Ok, so you now understand what ‘good’ looks like in terms of data scientists and engineers but how do you set them up for success?

There are some simple steps that will drive value.

First, create the right operational structure to allow both parties to work collaboratively and to gain value from each other.  Both roles function best when supported by the other so create the right internal processes to allow this to happen.  Let this not become a tug of war between the CIO and the CDO – where the CDO’s organization just wants to get on with the analysis/exploration, while the IT team wants to control access to every table/row there is (for what may be valid reasons).

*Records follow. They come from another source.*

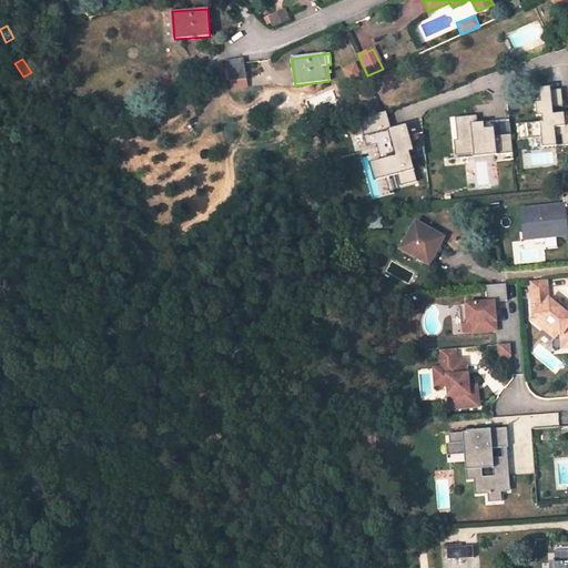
[(226,62),(230,81),(245,79),(243,59),(226,62)]
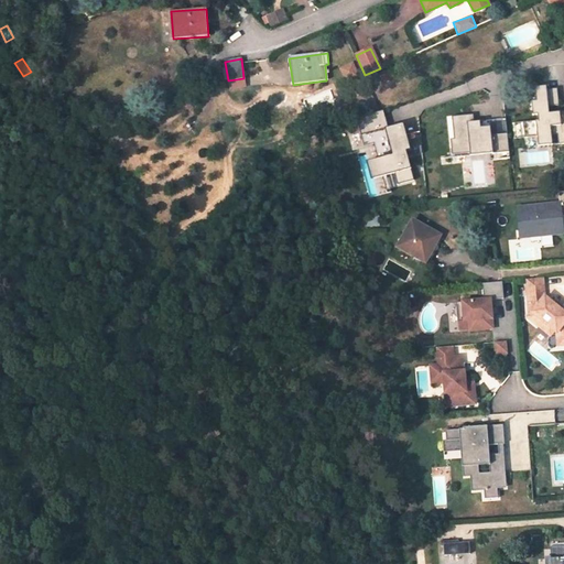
[(557,90),(557,88),(535,90),(537,101),(531,101),(533,116),(538,115),(539,120),(523,122),(525,138),(538,137),(539,147),(552,145),(552,136),(557,134),(559,144),(563,143),(563,116),(561,117),(555,117),(555,106),(557,106),(556,90),(557,90)]
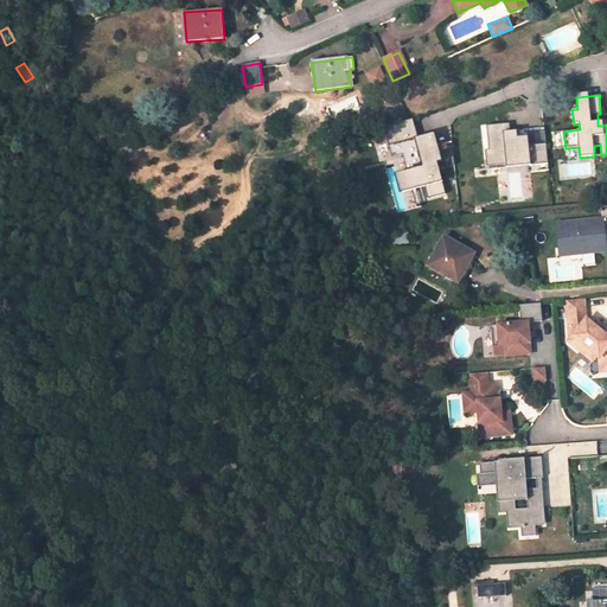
[(548,164),(547,144),(529,145),(528,136),(518,138),(517,131),(511,132),(510,123),(486,126),(489,149),(485,151),(487,167),(506,165),(508,167),(548,164)]
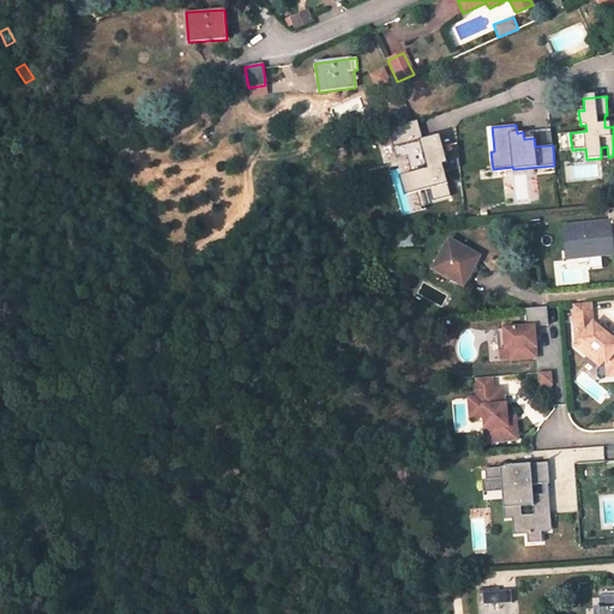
[(446,166),(437,133),(416,140),(426,170),(403,178),(408,194),(431,188),(434,202),(451,197),(441,167),(446,166)]
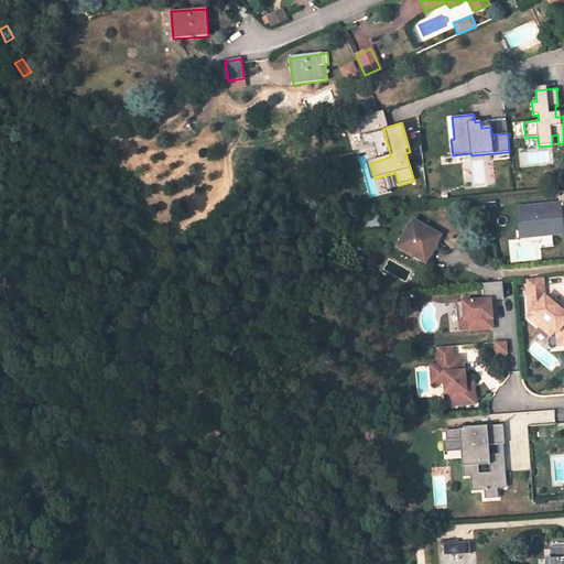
[(527,237),(562,234),(561,217),(563,216),(563,192),(557,193),(559,204),(516,208),(518,230),(519,238),(527,237)]
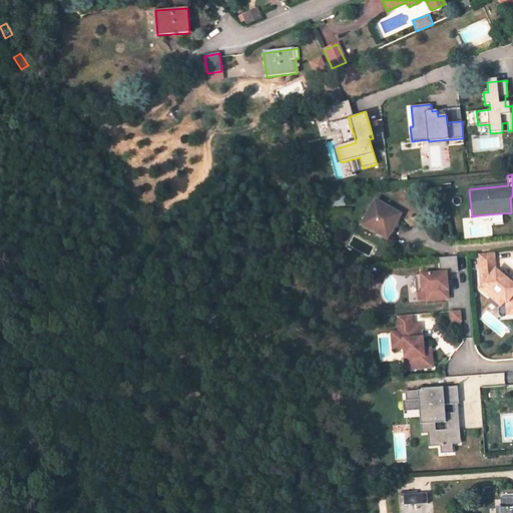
[(335,205),(344,205),(344,195),(335,196),(335,205)]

Next, invest in the right technologies to allow them to maximise their time and to focus in the right areas.  For example, our approach is to embed analytics directly into applications and reporting tools so allowing data scientists to be freed up to work on high value problems.

Lastly, don’t skimp on talent; if you find the right people pay them well and then keep them incentivised to stick around.  Because they’ll find the ‘gold’ in your data for you and will repay your investment many times over.

To conclude, effective data scientists and data engineers are the key to solving your big data management problem.  Get your strategy right and your organisation will thank you for it!